Find every line in the entries below that contains the word "surveyor" and copy each of those lines.
[BEGIN DATA FOR THIS EXERCISE]
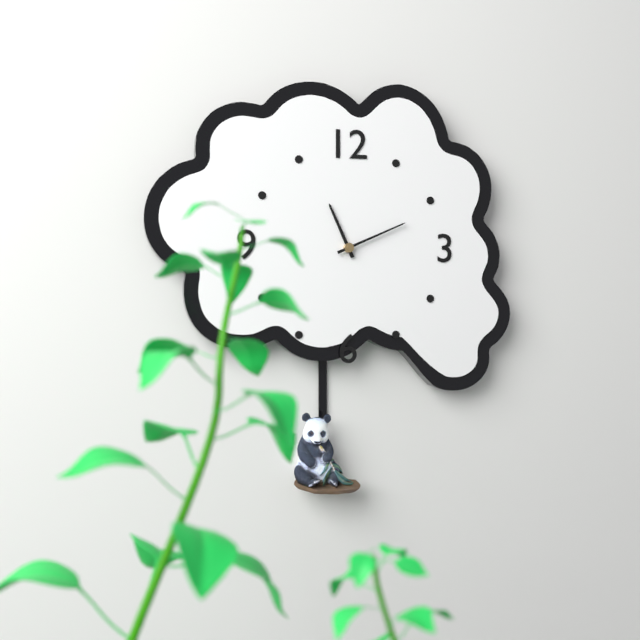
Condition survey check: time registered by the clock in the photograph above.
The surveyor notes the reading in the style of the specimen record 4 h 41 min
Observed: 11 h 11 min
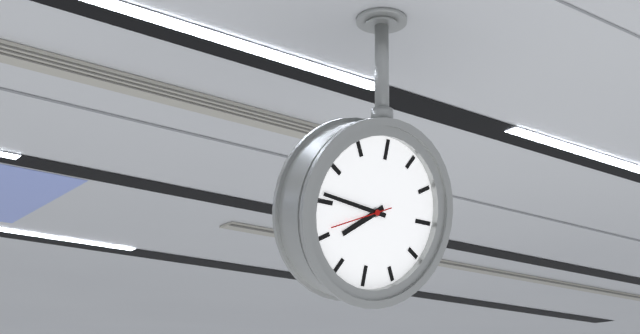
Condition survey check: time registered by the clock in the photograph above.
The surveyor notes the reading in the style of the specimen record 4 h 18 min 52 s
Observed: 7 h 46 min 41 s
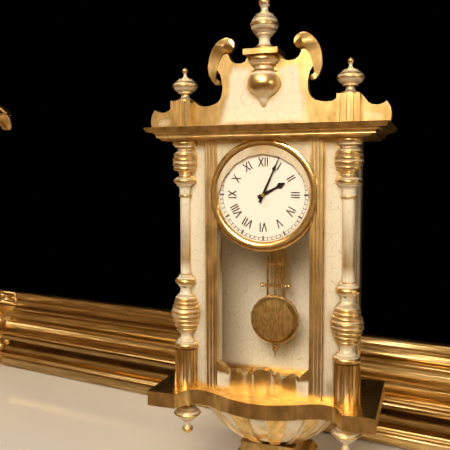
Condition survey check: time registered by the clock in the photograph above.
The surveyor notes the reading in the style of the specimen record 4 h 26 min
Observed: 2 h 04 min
[END DATA FOR THIS EXERCISE]
TASK SOLUTION:
The surveyor notes the reading in the style of the specimen record 4 h 41 min
The surveyor notes the reading in the style of the specimen record 4 h 18 min 52 s
The surveyor notes the reading in the style of the specimen record 4 h 26 min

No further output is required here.